DUA turis pria ini beruntung masih bisa selamat setelah berjalan kaki selama berhari-hari di padang gurun Cape York, Queensland, Australia.
Mereka berjalan kaki akibat mobil yang mereka tumpangi mogok setelah mengikuti petunjuk arah dari Google Maps.
Melansir RNZ dua turis asal Jerman, Philipp Maier dan Marcel Schoene, meninggalkan Cairns pada tanggal 4 Februari lalu untuk melakukan perjalanan melintasi Cape York dengan menggunakan kendaraan mobil.

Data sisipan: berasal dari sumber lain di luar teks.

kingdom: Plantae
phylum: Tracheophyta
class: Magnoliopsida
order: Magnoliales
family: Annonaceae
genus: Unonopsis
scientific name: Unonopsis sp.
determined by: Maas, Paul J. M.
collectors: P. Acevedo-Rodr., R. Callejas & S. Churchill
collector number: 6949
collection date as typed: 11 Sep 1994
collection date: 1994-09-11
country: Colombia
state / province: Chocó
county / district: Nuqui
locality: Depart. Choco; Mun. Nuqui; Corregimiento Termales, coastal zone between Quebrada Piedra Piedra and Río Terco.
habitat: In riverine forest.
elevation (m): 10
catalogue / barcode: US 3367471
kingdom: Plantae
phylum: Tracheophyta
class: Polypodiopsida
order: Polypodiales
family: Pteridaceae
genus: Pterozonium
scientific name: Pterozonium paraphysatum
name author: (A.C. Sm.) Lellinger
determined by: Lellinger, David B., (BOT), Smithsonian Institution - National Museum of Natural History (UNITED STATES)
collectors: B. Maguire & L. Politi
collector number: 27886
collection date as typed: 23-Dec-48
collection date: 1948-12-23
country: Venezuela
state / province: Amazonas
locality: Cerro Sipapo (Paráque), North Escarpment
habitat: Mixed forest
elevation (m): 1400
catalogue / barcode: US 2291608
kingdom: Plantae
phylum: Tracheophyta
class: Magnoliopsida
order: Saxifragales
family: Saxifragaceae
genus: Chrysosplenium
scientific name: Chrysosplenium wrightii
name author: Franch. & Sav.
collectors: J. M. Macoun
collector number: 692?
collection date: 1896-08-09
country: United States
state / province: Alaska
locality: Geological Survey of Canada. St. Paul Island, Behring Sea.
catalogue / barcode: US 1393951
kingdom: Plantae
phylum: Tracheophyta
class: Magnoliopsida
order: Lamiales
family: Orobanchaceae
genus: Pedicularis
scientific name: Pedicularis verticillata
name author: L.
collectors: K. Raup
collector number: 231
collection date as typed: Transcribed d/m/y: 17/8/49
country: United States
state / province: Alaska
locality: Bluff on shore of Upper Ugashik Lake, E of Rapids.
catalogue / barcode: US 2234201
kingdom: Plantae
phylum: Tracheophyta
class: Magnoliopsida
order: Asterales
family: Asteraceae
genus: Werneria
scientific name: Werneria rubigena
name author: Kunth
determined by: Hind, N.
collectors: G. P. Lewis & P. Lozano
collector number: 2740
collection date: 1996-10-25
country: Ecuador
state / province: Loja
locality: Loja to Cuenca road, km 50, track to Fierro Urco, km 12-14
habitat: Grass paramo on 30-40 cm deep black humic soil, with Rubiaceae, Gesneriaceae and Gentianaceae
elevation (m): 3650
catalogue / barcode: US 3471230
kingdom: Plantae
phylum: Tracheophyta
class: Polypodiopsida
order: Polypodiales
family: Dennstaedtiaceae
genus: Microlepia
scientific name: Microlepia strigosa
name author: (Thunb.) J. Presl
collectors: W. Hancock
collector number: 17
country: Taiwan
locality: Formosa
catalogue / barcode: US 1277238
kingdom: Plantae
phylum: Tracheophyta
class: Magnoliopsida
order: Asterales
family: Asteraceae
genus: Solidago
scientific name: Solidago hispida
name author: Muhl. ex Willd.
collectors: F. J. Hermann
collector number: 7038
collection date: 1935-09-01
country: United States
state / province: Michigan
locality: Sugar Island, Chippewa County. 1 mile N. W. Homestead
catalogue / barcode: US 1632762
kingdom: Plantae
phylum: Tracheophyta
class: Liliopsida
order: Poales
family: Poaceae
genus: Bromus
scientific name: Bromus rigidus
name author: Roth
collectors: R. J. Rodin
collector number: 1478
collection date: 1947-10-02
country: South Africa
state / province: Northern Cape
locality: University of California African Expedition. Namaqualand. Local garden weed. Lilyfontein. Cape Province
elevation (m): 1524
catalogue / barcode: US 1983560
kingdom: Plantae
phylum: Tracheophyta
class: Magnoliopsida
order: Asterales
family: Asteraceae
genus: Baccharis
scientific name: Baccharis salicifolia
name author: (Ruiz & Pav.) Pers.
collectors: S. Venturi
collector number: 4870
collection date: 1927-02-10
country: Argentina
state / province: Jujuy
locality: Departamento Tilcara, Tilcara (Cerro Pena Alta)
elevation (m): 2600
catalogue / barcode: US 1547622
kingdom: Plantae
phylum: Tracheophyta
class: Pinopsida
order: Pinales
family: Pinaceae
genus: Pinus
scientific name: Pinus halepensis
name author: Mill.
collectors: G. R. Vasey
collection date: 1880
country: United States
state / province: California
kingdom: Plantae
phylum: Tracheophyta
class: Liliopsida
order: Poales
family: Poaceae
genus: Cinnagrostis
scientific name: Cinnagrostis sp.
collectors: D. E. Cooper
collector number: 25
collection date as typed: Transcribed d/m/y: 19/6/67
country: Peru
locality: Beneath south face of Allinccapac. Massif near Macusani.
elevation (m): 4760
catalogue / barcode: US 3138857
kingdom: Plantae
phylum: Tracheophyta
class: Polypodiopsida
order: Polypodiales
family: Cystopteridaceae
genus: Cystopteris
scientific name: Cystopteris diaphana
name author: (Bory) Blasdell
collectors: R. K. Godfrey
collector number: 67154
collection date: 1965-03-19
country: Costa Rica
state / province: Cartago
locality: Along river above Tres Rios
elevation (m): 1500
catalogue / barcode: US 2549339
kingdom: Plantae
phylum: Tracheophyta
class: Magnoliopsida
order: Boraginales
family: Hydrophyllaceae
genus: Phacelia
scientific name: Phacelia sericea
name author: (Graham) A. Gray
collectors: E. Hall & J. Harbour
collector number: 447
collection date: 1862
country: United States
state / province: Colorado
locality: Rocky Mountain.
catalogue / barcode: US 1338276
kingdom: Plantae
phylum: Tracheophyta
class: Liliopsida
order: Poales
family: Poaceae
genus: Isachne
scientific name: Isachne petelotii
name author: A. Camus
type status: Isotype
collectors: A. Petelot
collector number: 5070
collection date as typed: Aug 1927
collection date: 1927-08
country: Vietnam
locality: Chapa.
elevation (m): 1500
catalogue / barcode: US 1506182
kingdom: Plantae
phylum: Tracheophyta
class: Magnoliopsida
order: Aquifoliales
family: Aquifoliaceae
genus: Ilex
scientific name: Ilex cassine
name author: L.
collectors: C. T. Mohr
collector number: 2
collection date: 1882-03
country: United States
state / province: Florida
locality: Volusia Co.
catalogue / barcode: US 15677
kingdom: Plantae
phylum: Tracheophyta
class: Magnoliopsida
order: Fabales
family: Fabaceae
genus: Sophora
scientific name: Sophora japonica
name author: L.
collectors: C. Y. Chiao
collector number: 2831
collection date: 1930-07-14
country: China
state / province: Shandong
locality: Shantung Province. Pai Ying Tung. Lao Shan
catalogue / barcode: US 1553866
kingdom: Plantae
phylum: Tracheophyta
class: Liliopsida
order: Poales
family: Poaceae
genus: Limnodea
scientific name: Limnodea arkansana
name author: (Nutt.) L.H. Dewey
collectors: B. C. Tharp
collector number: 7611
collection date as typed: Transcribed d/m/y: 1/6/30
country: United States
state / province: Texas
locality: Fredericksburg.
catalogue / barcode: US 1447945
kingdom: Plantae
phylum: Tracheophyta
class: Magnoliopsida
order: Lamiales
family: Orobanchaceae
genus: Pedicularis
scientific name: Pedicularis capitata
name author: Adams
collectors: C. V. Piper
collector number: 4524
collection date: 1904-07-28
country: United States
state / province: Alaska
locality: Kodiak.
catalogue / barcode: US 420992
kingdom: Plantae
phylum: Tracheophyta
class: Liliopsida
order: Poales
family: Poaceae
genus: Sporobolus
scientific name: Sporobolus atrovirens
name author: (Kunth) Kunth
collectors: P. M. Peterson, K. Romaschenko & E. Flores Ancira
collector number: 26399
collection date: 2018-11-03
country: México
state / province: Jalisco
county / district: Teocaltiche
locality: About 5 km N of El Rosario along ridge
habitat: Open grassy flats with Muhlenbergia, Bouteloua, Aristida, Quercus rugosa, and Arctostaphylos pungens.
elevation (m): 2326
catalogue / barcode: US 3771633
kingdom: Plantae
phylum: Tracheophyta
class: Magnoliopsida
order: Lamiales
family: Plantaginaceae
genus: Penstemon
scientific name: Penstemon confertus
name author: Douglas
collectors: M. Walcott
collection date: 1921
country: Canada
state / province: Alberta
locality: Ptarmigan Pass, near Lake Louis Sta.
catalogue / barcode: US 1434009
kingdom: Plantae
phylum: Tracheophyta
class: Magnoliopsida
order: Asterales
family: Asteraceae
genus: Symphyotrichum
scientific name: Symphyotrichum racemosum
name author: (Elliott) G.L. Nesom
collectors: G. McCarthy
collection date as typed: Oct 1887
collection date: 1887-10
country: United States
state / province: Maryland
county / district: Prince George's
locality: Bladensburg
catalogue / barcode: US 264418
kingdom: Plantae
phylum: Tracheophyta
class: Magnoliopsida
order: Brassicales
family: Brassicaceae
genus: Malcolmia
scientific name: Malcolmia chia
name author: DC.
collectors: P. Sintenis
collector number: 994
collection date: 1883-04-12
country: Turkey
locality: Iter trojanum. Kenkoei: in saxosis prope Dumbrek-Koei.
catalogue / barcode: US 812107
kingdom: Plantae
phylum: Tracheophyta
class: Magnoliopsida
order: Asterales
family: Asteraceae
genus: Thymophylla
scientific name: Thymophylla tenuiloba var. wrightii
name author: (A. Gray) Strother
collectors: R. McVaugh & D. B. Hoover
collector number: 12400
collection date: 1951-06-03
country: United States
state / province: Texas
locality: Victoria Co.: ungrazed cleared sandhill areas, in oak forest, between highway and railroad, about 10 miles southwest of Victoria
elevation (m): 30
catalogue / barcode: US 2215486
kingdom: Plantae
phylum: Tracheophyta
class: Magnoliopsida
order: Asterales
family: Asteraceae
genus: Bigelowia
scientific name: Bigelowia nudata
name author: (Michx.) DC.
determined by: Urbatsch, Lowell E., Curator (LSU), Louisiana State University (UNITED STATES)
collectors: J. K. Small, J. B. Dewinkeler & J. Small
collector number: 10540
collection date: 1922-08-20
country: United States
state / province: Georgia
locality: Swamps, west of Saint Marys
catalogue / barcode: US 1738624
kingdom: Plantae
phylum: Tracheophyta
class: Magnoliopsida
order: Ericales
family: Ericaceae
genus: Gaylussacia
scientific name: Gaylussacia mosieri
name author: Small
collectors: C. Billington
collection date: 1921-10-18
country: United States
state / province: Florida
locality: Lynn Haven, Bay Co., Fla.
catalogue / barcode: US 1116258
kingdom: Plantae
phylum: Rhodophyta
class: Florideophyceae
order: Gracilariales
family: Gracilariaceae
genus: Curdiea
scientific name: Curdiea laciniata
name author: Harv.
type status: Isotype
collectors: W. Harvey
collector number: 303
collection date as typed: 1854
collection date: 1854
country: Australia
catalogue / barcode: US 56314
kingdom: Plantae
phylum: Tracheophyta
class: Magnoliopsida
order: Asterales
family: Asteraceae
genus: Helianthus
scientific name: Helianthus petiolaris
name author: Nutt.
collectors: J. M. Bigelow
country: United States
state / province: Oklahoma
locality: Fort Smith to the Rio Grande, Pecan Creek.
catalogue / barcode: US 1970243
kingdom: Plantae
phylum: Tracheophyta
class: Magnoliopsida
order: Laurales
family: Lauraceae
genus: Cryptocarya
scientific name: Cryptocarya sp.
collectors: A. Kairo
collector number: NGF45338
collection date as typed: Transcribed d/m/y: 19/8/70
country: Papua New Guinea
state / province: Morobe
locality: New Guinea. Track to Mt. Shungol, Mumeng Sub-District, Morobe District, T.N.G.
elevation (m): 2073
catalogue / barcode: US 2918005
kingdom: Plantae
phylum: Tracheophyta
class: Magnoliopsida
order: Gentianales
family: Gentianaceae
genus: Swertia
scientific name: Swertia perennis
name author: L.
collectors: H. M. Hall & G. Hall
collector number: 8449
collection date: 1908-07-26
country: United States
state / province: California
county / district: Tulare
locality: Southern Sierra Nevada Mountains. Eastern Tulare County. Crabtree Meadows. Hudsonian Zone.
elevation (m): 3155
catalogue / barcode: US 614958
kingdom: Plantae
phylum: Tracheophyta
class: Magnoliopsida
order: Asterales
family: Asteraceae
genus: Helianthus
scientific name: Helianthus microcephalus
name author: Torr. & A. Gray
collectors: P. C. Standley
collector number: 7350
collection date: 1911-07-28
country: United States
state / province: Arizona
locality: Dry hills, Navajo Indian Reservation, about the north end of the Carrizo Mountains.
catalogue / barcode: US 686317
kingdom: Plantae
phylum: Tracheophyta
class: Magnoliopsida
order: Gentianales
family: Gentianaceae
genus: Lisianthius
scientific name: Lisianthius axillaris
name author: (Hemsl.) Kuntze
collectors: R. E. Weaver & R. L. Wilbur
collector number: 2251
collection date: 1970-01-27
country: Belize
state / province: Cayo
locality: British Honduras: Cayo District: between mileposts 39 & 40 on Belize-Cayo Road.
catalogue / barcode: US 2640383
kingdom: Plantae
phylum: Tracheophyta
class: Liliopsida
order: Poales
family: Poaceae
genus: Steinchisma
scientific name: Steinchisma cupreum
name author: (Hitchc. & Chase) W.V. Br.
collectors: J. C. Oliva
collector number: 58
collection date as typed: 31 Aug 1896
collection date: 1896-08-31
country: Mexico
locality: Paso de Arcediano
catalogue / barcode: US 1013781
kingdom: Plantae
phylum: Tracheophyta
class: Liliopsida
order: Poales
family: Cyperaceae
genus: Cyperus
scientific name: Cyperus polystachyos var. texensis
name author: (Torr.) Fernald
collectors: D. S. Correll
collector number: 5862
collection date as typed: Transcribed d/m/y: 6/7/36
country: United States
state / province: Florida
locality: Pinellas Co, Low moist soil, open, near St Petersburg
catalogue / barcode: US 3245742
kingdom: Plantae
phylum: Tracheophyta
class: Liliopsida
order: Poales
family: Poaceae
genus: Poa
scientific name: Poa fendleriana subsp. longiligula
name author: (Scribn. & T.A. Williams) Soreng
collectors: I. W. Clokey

Mereka mengatakan kepada penjaga hutan Queensland Parks and Wildlife Service (QPWS) bahwa mereka telah mengikuti petunjuk arah di Google Maps dalam perjalanan ke Bamaga.
Google Maps mengarahkan mereka untuk memasuki Taman Nasional Oyala Thumotang lewat jalur tanah yang dikenal sebagai Langi Track, yang mengarah ke Archers Crossing.
Pada 6 Februari 2024, kendaraan mereka macet dan tidak ada layanan telepon sehingga terjebak. Mereka pun berkemah selama sekitar satu minggu sebelum mencoba berjalan kaki ke Archer River dan kemudian ke Coen, yang memakan waktu beberapa hari.
Maier mengatakan, ia dan rekannya telah mengikuti petunjuk dari Google. "Di Coen, Google Maps mengatakan bahwa kami harus segera menuju taman nasional, dan kami pikir lakukan saja karena mungkin jalan utama ditutup karena ada sungai yang dalam," katanya.
(Foto: Pexels/Caleb Oquendo)
Ia mengaku, berkendara melewati taman nasional sejauh 50 hingga 60 km sebelum akhirnya terjebak. "Jalanannya cukup bagus karena cuacanya cukup kering selama beberapa hari terakhir dan sungai-sungai kecil setinggi lutut, mungkin," ucap Maier.
"Di tempat kami terjebak, terlihat sangat kering. Permukaannya kering, tapi di bawah permukaannya benar-benar basah dan berlumpur." Dia mengatakan bahwa mobil mereka terjebak di sebuah lubang. Hampir tidak mungkin untuk keluar dari sana," tuturnya.
Awalnya lanjut Maier, mereka mencoba berjalan ke Sungai Archer karena jaraknya lebih dekat, tetapi ketika mereka sampai di sungai, airnya terlalu tinggi untuk diseberangi. Schoene mengatakan mereka mencoba menyeberangi sungai di atas pohon yang tumbang.
"Kami naik pohon tumbang untuk menyeberang, lalu pada malam harinya kami harus tidur di sana dan hujan mulai turun dan kami tidak bisa melanjutkan perjalanan," katanya.
Ia pun membangun tempat berlindung dari kayu di lanskap tersebut. "Itu tidak terlalu bagus, tidak terlalu aman," sambung Maier.
Maier dan Schoene mengatakan bahwa mereka bertemu dengan beberapa satwa liar termasuk buaya dan ular, banyak laba-laba, serta beberapa ekor sapi dan babi hutan.
Selama tersasar, mereka kebanyakan berjalan di pagi hari, berhenti di siang hari yang terik, sebelum melanjutkan perjalanan hingga larut malam.
Schine mengatakan mereka berjalan selama sekitar 22 jam, menembus hujan, tidur di jalan pada malam hari dan menggunakan drone untuk mencari jalan terdekat.
"Kami membawa ransel kami, sekitar 12 kilogram di bagian belakang, jadi semua barang penting kami bawa," katanya.
Keduanya berbicara dengan penjaga hutan setelah cobaan berat itu dan keduanya tidak terluka, namun ada pelajaran yang bisa mereka ambil. "Jangan pernah mempercayai Google Maps sendirian," kata Schoene merasa kapok.
Maier menyebut, ini adalah akhir yang bahagia tetapi sekaligus hari-hari penuh perjuangan. "Itu adalah pengalaman yang menyenangkan tapi juga pengalaman yang sangat sulit. Saya tidak ingin menjalani minggu ini di lain waktu," katanya, menyitir RNZ.
"Dalam kasus ini, kami cukup beruntung karena hanya menemukan sebuah kendaraan, bukan mayat, tetapi bisa saja hasilnya jauh berbeda," ucap ranger yang bertanggung jawab, Roger James.
Menurut Roger, jika saja kedua pria itu tidak berusia muda, bugar, sigap dan termotivasi, maka peristiwa tersebut bisa saja berakhir tragis.